Des militaires français participent à la parade du cinquantenaire de l'indépendance du Sénégal.
© AFP/SEYLLOU
Près des trois quarts des militaires français du Sénégal - 900 hommes sur 1 200 - ont déjà fait leur paquetage ou prévoient de le faire dans les trois années qui viennent. La force restante sera dédiée à la coopération militaire avec les 15 pays membres de la Cedeao et la Mauritanie.
Près de 40 ans après leur création, en 1974, les Forces françaises du Cap-Vert (FFCV) ne sont plus. Certes, 300 militaires français vont bien rester sur la base militaire française de Dakar, mais ceux-ci - terminologie diplomatique oblige - prendront le nom d’Éléments français au Sénégal (EFS).
Le nombre des militaires français du Sénégal, dont le retrait a officiellement débuté dimanche, devrait être stabilisé en trois ans. « L’effectif sera rabaissé progressivement à 300 personnes d’ici 2014. Une importante partie des départs a déjà eu lieu.
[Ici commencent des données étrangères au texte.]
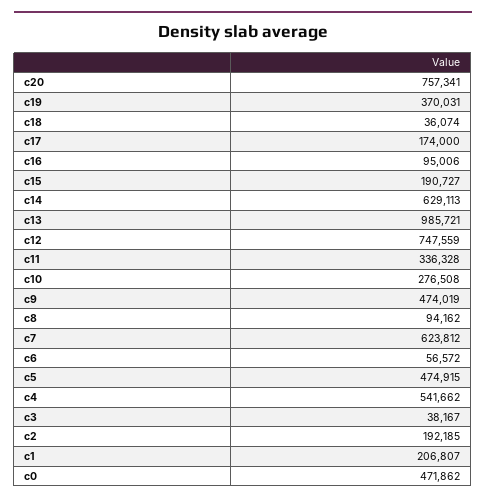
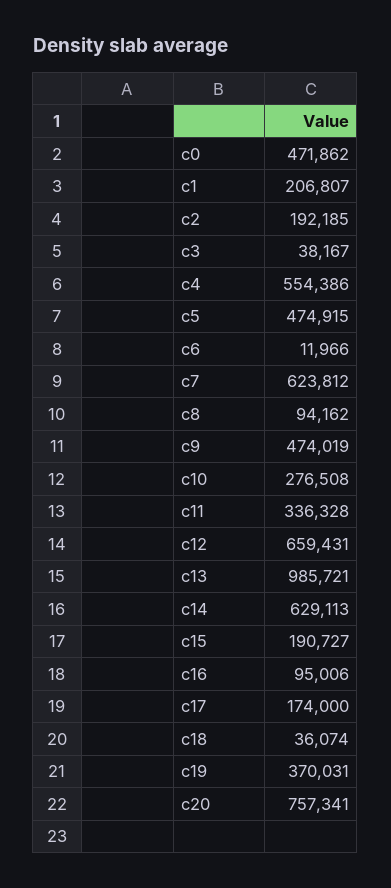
  {
    "c20": 757341,
    "c19": 370031,
    "c18": 36074,
    "c17": 174000,
    "c16": 95006,
    "c15": 190727,
    "c14": 629113,
    "c13": 985721,
-   "c12": 747559,
+   "c12": 659431,
    "c11": 336328,
    "c10": 276508,
    "c9": 474019,
    "c8": 94162,
    "c7": 623812,
-   "c6": 56572,
+   "c6": 11966,
    "c5": 474915,
-   "c4": 541662,
+   "c4": 554386,
    "c3": 38167,
    "c2": 192185,
    "c1": 206807,
    "c0": 471862
  }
Actuellement nous sommes environ 400 sur la base militaire de Dakar », indique un officier français sur place.
La dissolution des FFCV résulte de la volonté exprimée en février 2010 par Abdoulaye Wade de voir le Sénégal reprendre les bases françaises sur son territoire pour y exprimer sa « souveraineté ». Le président sénégalais s’était insurgé de la présence « de plus en plus incongrue » des soldats français dans un pays stable et démocratique. « Elle y est ressentie comme une indépendance inachevée », avait-il déclaré.
Nouvelle coopération militaire
Le nouvel accord de coopération militaire, signé en avril 2010, prévoit la création de l’EFS, « une plate-forme de coopération militaire opérationnelle, bilatérale et générale » censée être mise au service des armées des 15 pays de la Cedeao et de la Mauritanie. Composée de 300 militaires français assistés de 150 Sénégalais, cette nouvelle formation sera commandée par le général Grégoire de Saint-Quentin.
Les forces françaises au Sénégal, bien que diminuées et n’ayant a priori plus pour vocation d’intervenir directement dans la sous-région, constituent avec celles de Libreville et de Djibouti, les trois bases permanentes du dispositif français en Afrique.
Dimension économique
À la dimension politique très populaire au Sénégal du départ des FFCV se greffe néanmoins un impact économique négatif. Quelque 260 Sénégalais travaillaient jusque-là sur les trois sites militaires français (23e Bataillon d’infanterie marine « Bima » de Bel Air, Base aérienne 160 de Ouakam et Unité marine), sans compter tous les emplois générés par la présence des militaires français (commerçants, cuisiniers, gardiens, jardiniers..).
« Alors que le nombre de militaires français a été divisé par quatre, celui des employés sénégalais ne l'a été que par deux. Cela reflète bien le souci et l'attachement de la France vis-à-vis de ses employés sénégalais et son désir de faire perdurer ce lien particulier », a cependant déclaré le général Olivier Paulus, dernier commandant des FFCV, dans un entretien accordé le 30 juillet au quotidien sénégalais Le Soleil.
Une chose est sûre : le départ des troupes françaises marque la fin de plus de deux siècles de présence militaire française au Sénégal, initiée au temps où Saint-Louis était la capitale de l'Afrique occidentale française (AOF).